Sering sekali dalam hidup, kita dihadapkan dengan cerita-cerita yang belum atau tak sempat selesai. Untungnya jika film, maka saya akan memikirkan sendiri akhir cerita tersebut dengan asumsi yang saya bangun sendiri - sebuah akhir cerita yang bahagia-. Dimana sebuah keluarga yang terpisah akan bersatu kembali, hantu yang telah dimusnahkan tidak lagi ada di muka bumi untuk mengganggu sekelompok mahasiswa baik hati, atau sekedar memikirkan bahwa Miko akan menemukan wanita yang betul-betul mencintainya apa adanya. Seperti itu. Maka cerita-cerita yang belum atau tak sempat selesai setidaknya memberikan sedikit banyak harapan kepada kita, saya sih, tentang adanya akhir cerita yang bahagia.

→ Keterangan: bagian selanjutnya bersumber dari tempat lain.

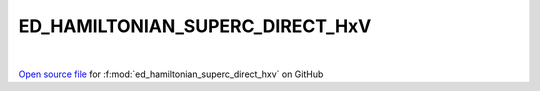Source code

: ED_HAMILTONIAN_SUPERC_DIRECT_HxV
=====================================
 
.. raw:: html
   :file:  ../graphs/ed_hamiltonian_superc_direct_hxv.html
 
|
 
`Open source file <https://github.com/EDIpack/EDIpack/tree/rename_to_edipack/src/singlesite/ED_SUPERC/ED_HAMILTONIAN_SUPERC_DIRECT_HxV.f90>`_ for :f:mod:`ed_hamiltonian_superc_direct_hxv` on GitHub
 
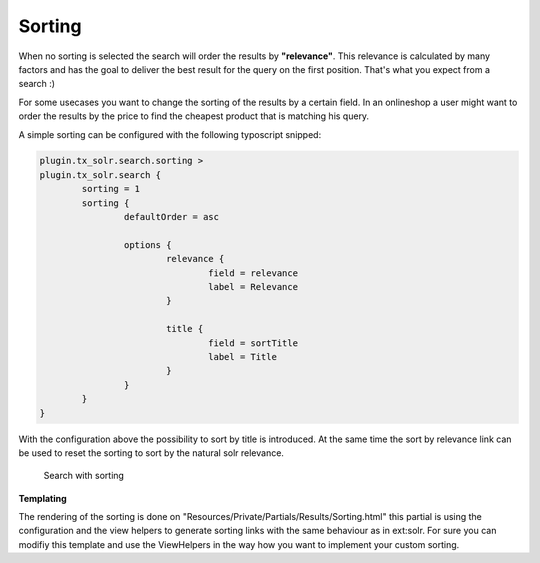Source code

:=======
Sorting
=======

When no sorting is selected the search will order the results by **"relevance"**. This relevance is calculated by many factors and has the goal to deliver
the best result for the query on the first position. That's what you expect from a search :)

For some usecases you want to change the sorting of the results by a certain field. In an onlineshop a user might want to order the results
by the price to find the cheapest product that is matching his query.

A simple sorting can be configured with the following typoscript snipped:

.. code-block:: typoscript

	plugin.tx_solr.search.sorting >
	plugin.tx_solr.search {
		sorting = 1
		sorting {
			defaultOrder = asc

			options {
				relevance {
					field = relevance
					label = Relevance
				}

				title {
					field = sortTitle
					label = Title
				}
			}
		}
	}


With the configuration above the possibility to sort by title is introduced. At the same time the sort by relevance link can be used to
reset the sorting to sort by the natural solr relevance.


.. figure:: /Images/Frontend/Sorting/sorting_by_title_asc.png

    Search with sorting

**Templating**

The rendering of the sorting is done on "Resources/Private/Partials/Results/Sorting.html" this partial is using the configuration and
the view helpers to generate sorting links with the same behaviour as in ext:solr. For sure you can modifiy this template and use the ViewHelpers
in the way how you want to implement your custom sorting.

Bulan ini menghadirkan banyak letupan kembang api di depan mata saya. Sebagian telah menemukan akhir yang baik, sebagiannya lagi belum selesai. Sebagian memilih saya jadi saksi, sebagiannya lagi menakdirkan saya sebagai pelaku. Jika dalam sebuah pertandingan sepak bola, seorang pemain membutuhkan dukungan atau pembelaan dari banyak orang, maka agak miriplah saya dengan mereka. Maka jauh-jauh hari, saya mencoba menelisik orang-orang yang kiranya bisa mendukung saya dalam hal ini. Saya memulainya dengan orang-orang yang paling dekat, dekat, lumayan dekat, sampai orang-orang yang belum pernah saya temui sekalipun. Dukungan yang paling berharga, do’a tulus.

Jika orang-orang pribumi Amerika sana menggantungkan sebuah dream catcher sebagai jaring-jaring simbolis di atas tubuh seseorang yang tidur untuk melindunginya dari hambatan pencapaian visi, gagasan, dan cita-citanya, maka saya merasa memiliki dream catcher yang jauh lebih berharga dari sebuah benda mati yang dimiliki orang-orang pribumi Amerika itu. Ada orang tua, teman, sahabat, guru-guru, serta orang-orang yang dengan tulus mencintai serta mendukung saya lewat do’a-do’anya. Dan inilah mereka yang seharusnya paling membuat kita bahagia, apapun dan bagaimanapun akhir cerita yang sedang kita lakoni.